Janice Davis, social services administration manager, Nottinghamshire County Council:
"I received an email about being at risk of redundancy in October. I should find out where I stand in January.
"I'm fearful. At 56, I don't know where I would stand, looking at the current job climate and my age. If I was younger I might not be so fearful, but I have about 11 years left before retiring.
"It's a very unsettling time. If I lost my job my husband and I would have to consider selling the house and downsizing.
"I manage 10 people. Everybody in my team got the email, as well as people who work alongside me and above me.
"There are 450 administrative workers and 150 jobs will go. We look after a team of more than 1,000 social workers so that they can go out and look after children. Without us they would spend more time in the office doing paperwork."
Social workers, school dinner ladies, meals on wheels providers, refuse collectors, youth workers, and home helps are among those under threat, the union says.
A GMB spokesman told the BBC some councils - such as Northamptonshire County Council - had deliberately delayed sending out letters until after Christmas.
The final, legal deadline to formally announce job cuts is 1 January 2011.
The coalition hopes private sector job creation will offset an estimated 330,000 public sector redundancies over the next four years.
Local Government Minister Grant Shapps said: "Employers are legally required to issue such notices when they restructure. But changes to terms and conditions, and the restructuring of job posts, are not the same as issuing P45s.
"Every employer, whether in the private or public sector, needs to approach restructuring with care, and recognise the need to show and treat staff with respect.
"But the trade unions aren't helping this process by intentionally ramping up stories of job cuts for political gain."
The Local Government Employers, a body which works with local councils on pension and employment issues, said councils had been put in a difficult position.

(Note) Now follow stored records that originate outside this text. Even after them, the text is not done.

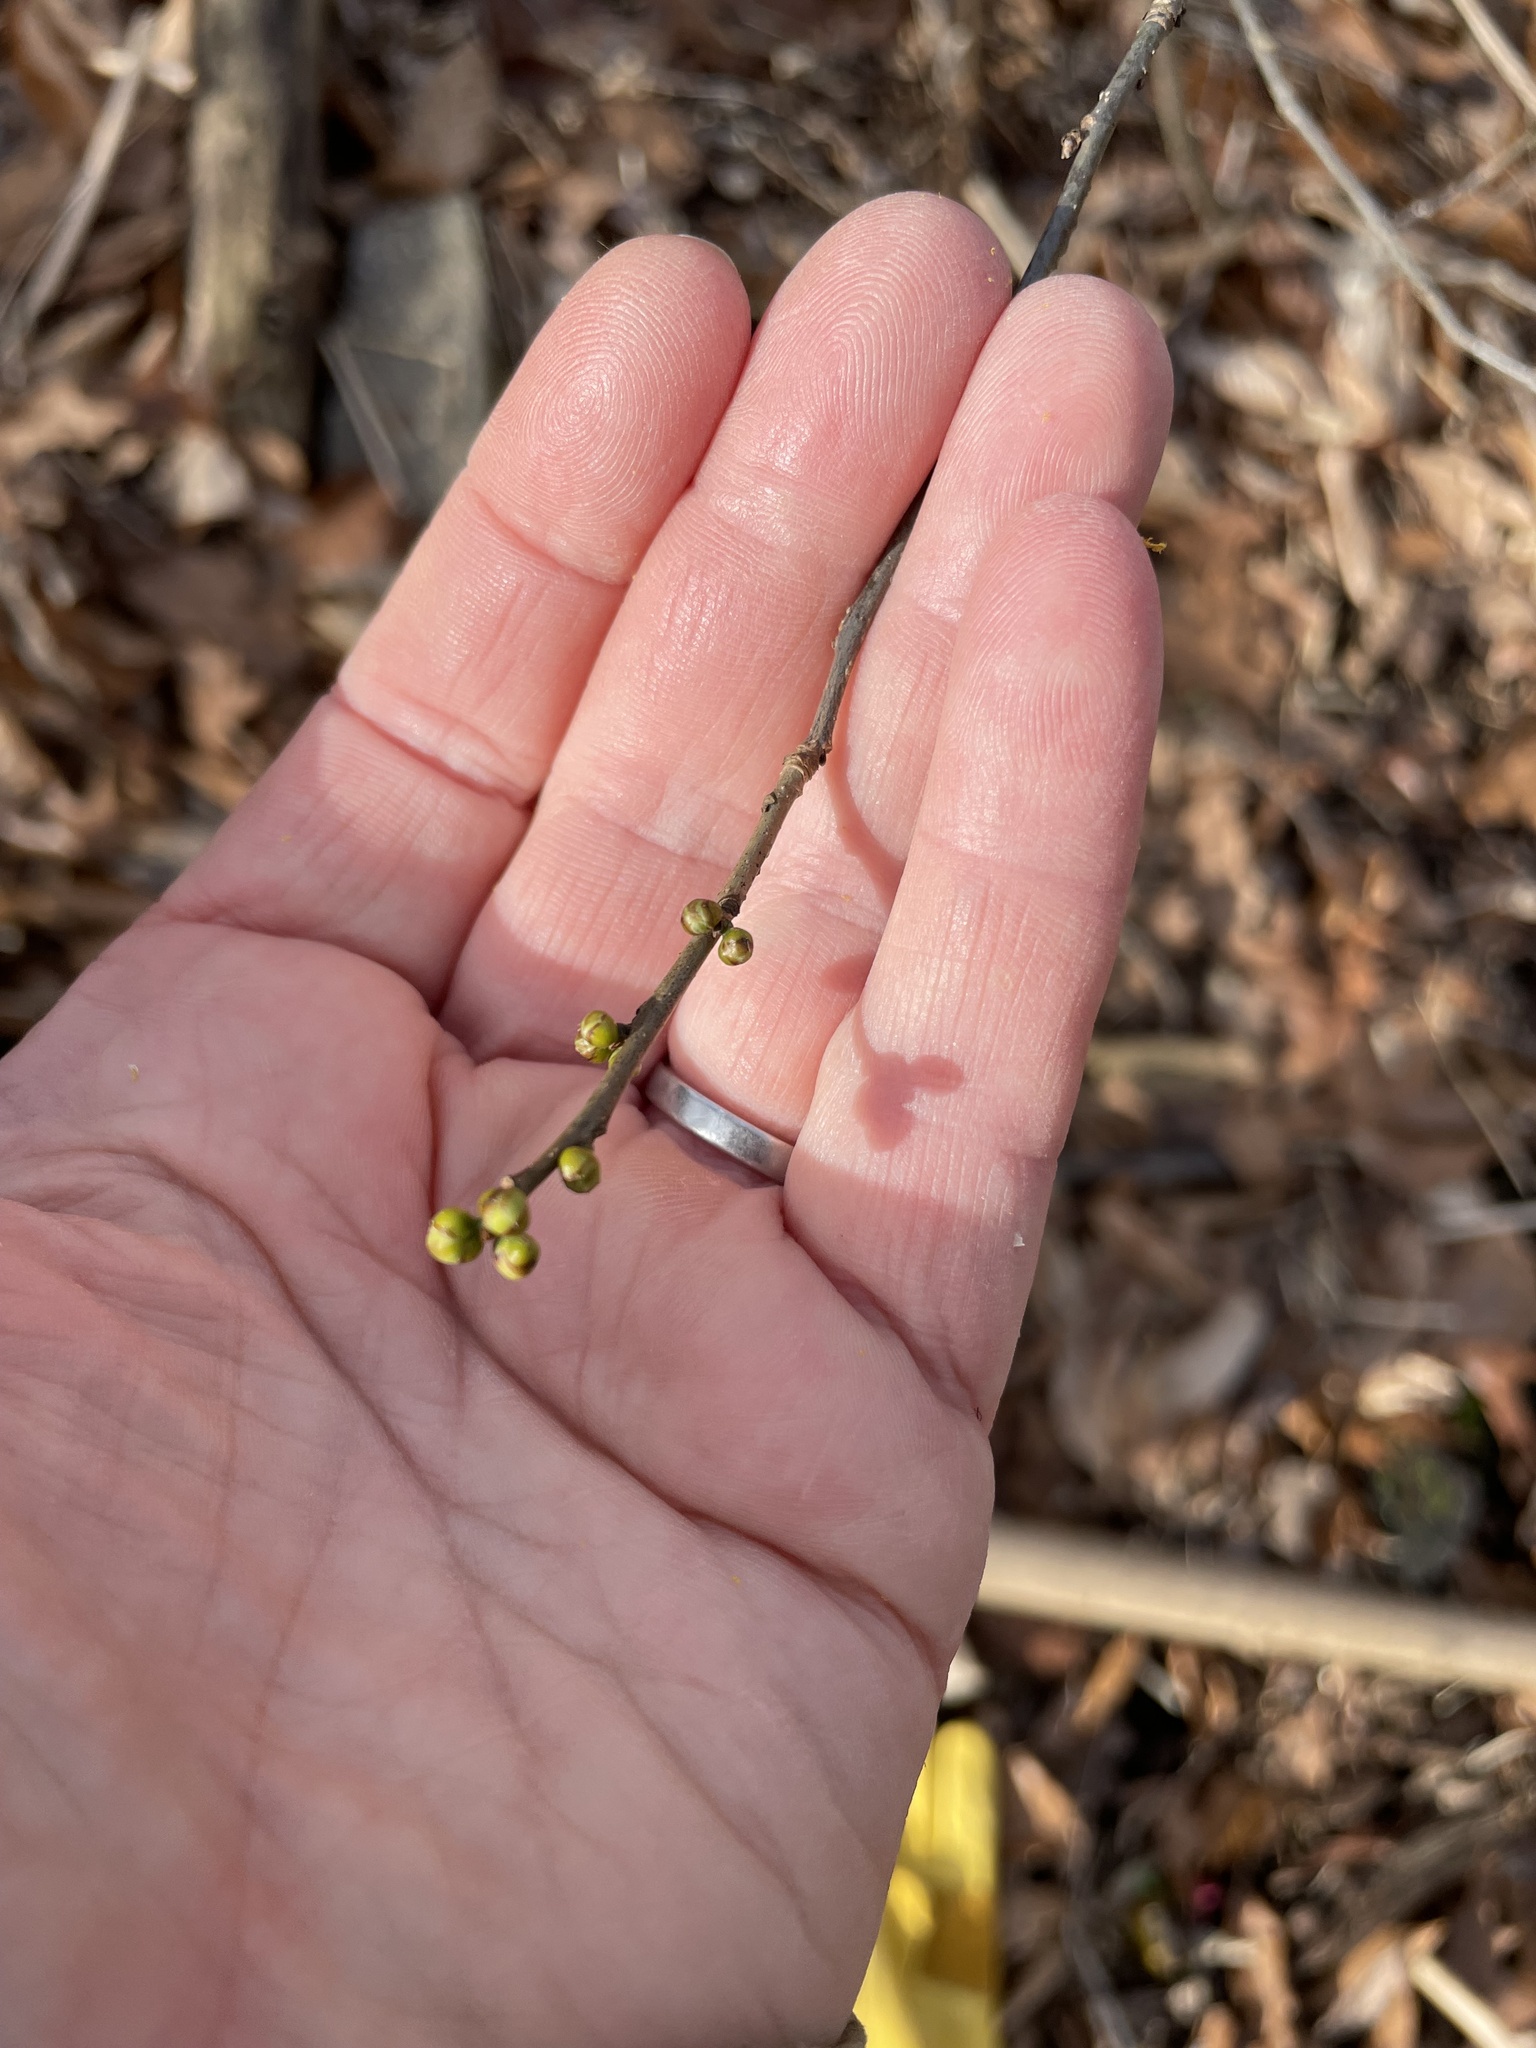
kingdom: Plantae
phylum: Tracheophyta
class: Magnoliopsida
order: Laurales
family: Lauraceae
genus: Lindera
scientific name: Lindera benzoin
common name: Spicebush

Councils with biggest job losses
- Lancashire County Council - 6,000
- Birmingham City Council - 5,000
- Leeds City Council - 3,000
- Norfolk County Council - 3,000
- Glasgow City Council - 3,000
- Newcastle-upon-Tyne City Council - 2,000
- Derbyshire County Council - 2,000
- Lambeth Council, London - 2,000
- Cornwall Council - 2,000
A spokesman said: "These cuts are effective from 1 April, and as there is a statutory obligation to consult on any redundancies over a 90-day period, councils are left with no choice but to start making tough decisions now.
"No council cuts jobs lightly, but many are being left with no choice. Some jobs will go in natural wastage, not filling vacancies and voluntary redundancy.
"However, we cannot escape the fact that some losses will be dedicated professional posts that, given a choice, councils would not want to see go."
Earlier this month the latest jobless figures for the UK showed a 35,000 increase to 2.5 million in the three months to October.
The surprise increase, revealed by the Office for National Statistics, was driven almost entirely by public sector job losses - pushing the unemployment rate up to 7.9%.